UDC's planned sale to China's HNA for $660 million fell through after the deal failed to achieve Overseas Investment Office approval.
The OIO said in December that it had rejected HNA's application to buy UDC due to unanswered questions about the Hainan-based conglomerate's ownership structure.
NZX-listed finance company Heartland has in the past expressed an interest in buying UDC but analysts have questioned whether its balance sheet is big enough to take on the company.
Devon Funds Management's managing director Slade Robertson said the market would be supportive of a quality business coming to the NZX.
"The operating environment for UDC has improved, with more conservative lending practices by the banks," Robertson said.
Harbour Asset Management Andrew Bascand said the market would "absolutely" welcome a new issue.
"We would have to be very careful to make sure than ANZ did not cherry-pick the best bits and pieces of UDC before it split it off, so there would be a lot of due diligence issues for that sort of IPO," he said.
"I would want to know if ANZ is serious about this, or whether this is just a foil for a trade sale," he said.
Massey University banking expert David Tripe said UDC would provide an opportunity for something like Heartland to take a cornerstone stake.
"Heartland has expressed an interest, but I think it's been a bit big for them," Tripe said. "But they might take a small position and expand it later on," he said.
The issue for a separated UDC would be how it funds itself without ANZ - New Zealand's biggest bank - standing behind it, he said.
"It would not have a great credit rating but it would not be as bad as if it had become part of HNA," Tripe said.
"I think it's a nice thought, but I think it might have some challenges in terms of getting the thing to run," he said.
UDC has a 75-year track record in New Zealand.
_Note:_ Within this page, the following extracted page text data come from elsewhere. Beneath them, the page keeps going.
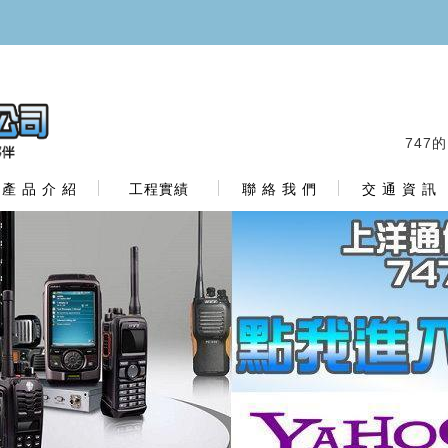
747
產 品 介 紹
工程實績
聯 絡 我 們
交 通 資 訊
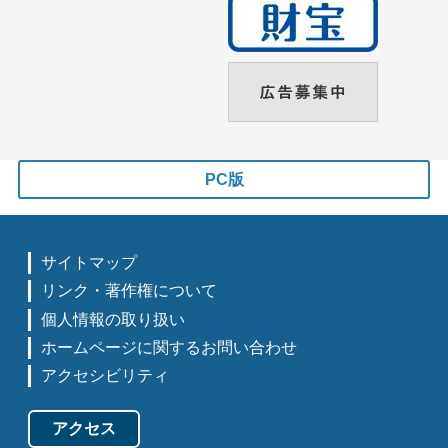
PC版
サイトマップ
リンク・著作権について
個人情報の取り扱い
ホームページに関するお問い合わせ
アクセシビリティ
アクセス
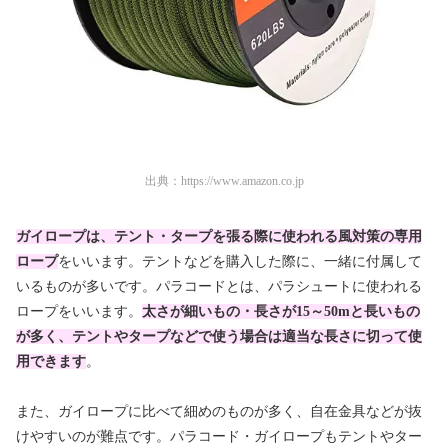
出典：
https://www.amazon.co.jp
ガイロープは、テント・タープを張る際に使われる風対策の専用
ロープ
をいいます。テントなどを購入した際に、一緒に付属して
いるものが多いです。パラコードとは、パラシュートに使われる
ロープをいいます。
太さが細いもの・長さが15～50mと長いもの
が多く、テントやタープなどで使う場合は適当な長さに切って使
用できます
。
また、ガイロープに比べて細めのものが多く、自在金具などが抜
けやすいのが難点です。パラコード・ガイロープもテントやター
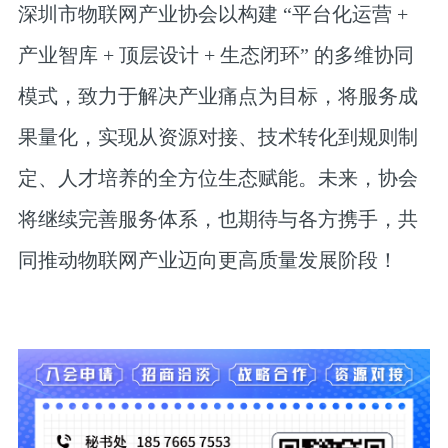
深圳市物联网产业协会以构建 “平台化运营 +
产业智库 + 顶层设计 + 生态闭环” 的多维协同
模式，致力于解决产业痛点为目标，将服务成
果量化，实现从资源对接、技术转化到规则制
定、人才培养的全方位生态赋能。未来，协会
将继续完善服务体系，也期待与各方携手，共
同推动物联网产业迈向更高质量发展阶段！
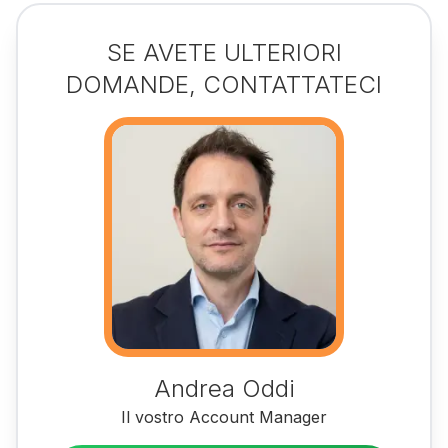
SE AVETE ULTERIORI
DOMANDE, CONTATTATECI
Andrea Oddi
Il vostro Account Manager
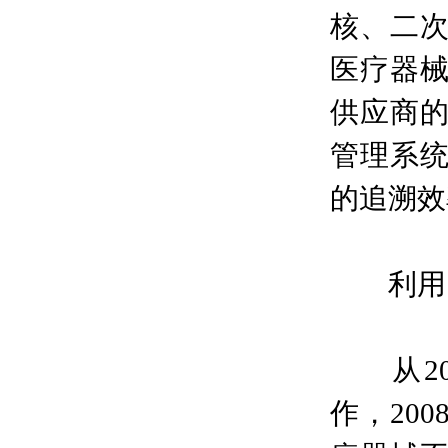
核、二
医疗器
供应商
管理系
的追溯效
利用网
从20
作，20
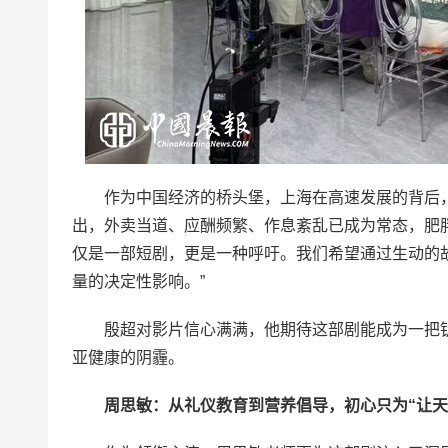
作为中国经济的桥头堡，上海在高速发展的背后
出，外卖当道、应酬频繁、作息紊乱已成为常态，肥
仅是一部短剧，更是一种呼吁。我们希望通过生动的故
量的决定性影响。”
殷超对影片信心满满，他期待这部剧能成为一把
亚健康的阴霾。
周思敏：从礼仪教育到营养倡导，初心只为“让天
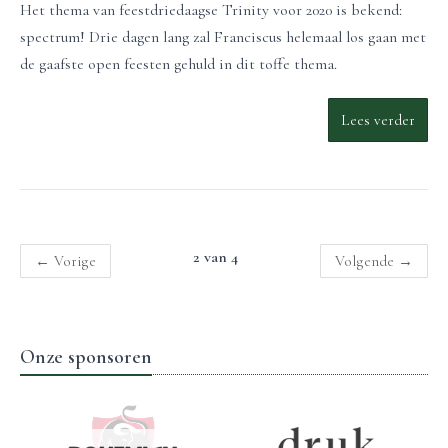
Het thema van feestdriedaagse Trinity voor 2020 is bekend:
spectrum! Drie dagen lang zal Franciscus helemaal los gaan met
de gaafste open feesten gehuld in dit toffe thema.
Lees verder
2 van 4
←
Vorige
Volgende
→
Onze sponsoren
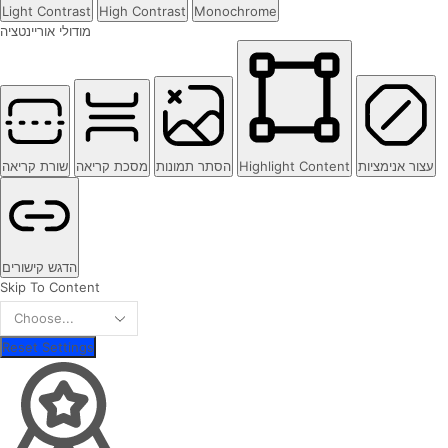
Light Contrast
High Contrast
Monochrome
מודולי אוריינטציה
שורת קריאה
מסכת קריאה
הסתר תמונות
Highlight Content
עצור אנימציות
הדגש קישורים
Skip To Content
Reset Settings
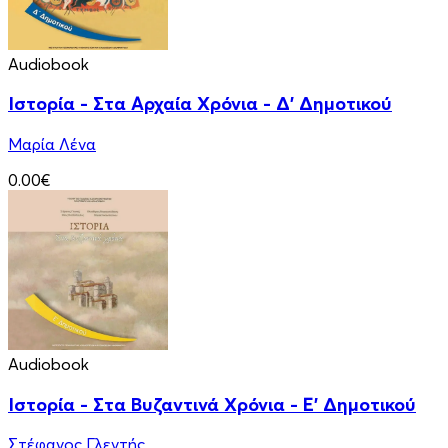
Audiobook
Ιστορία - Στα Αρχαία Χρόνια - Δ' Δημοτικού
Μαρία Λένα
0.00€
Audiobook
Ιστορία - Στα Βυζαντινά Χρόνια - Ε' Δημοτικού
Στέφανος Γλεντής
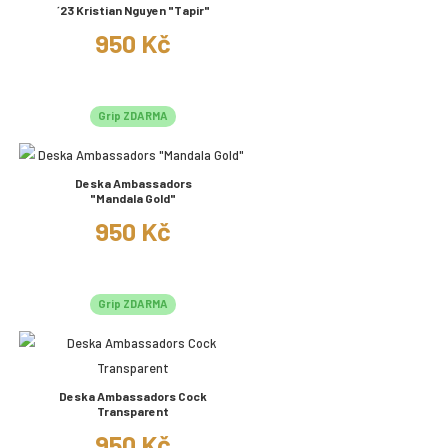
´23 Kristian Nguyen "Tapir"
950 Kč
Grip ZDARMA
Deska Ambassadors
"Mandala Gold"
950 Kč
Grip ZDARMA
Deska Ambassadors Cock
Transparent
950 Kč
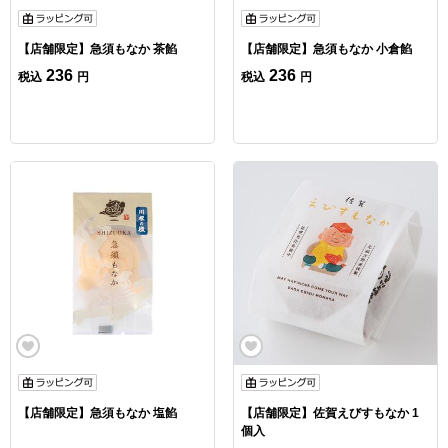
【店舗限定】急須もなか 茶餡
【店舗限定】急須もなか 小倉餡
236
236
税込
円
税込
円
【店舗限定】急須もなか 塩餡
【店舗限定】佐賀えびすもなか 1
個入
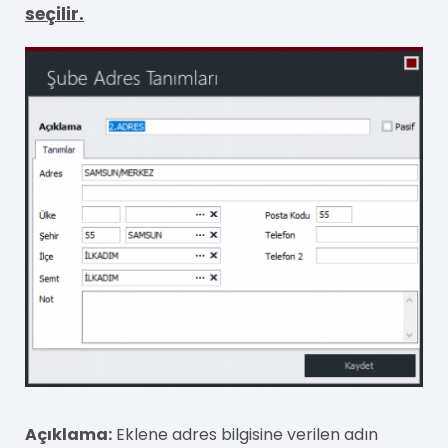
seçilir.
Açıklama:
Eklene adres bilgisine verilen adın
It's been an important backer for the transport and earth-moving industry and has enjoyed a solid reputation.
Heartland, which has a market capitalisation of just over $1 billion, first raised the possibility of buying UDC from ANZ in 2016.
UDC, whose loan book is worth over $3 billion, reported a 5 per cent increase in its net profit to $61.6 million for the September year - a record.
At $1.039 billion, debenture funding remains an important part of the funding mix but has declined by 35 per cent from the prior year, the bank said in December.
ANZ last year increased the level of funding support with the limit on the facility increased to $2.7 billion, effective from last November.
Law firm Chapman Tripp said last month that competition for assets from private equity firms made 2017 a very quiet year for IPOs -- the worst since 2013 - despite the sharemarket rallying by more than 20 per cent.
The current year is expected to be similarly quiet before IPO activity picks up again in 2019, the firm said in a report released last month.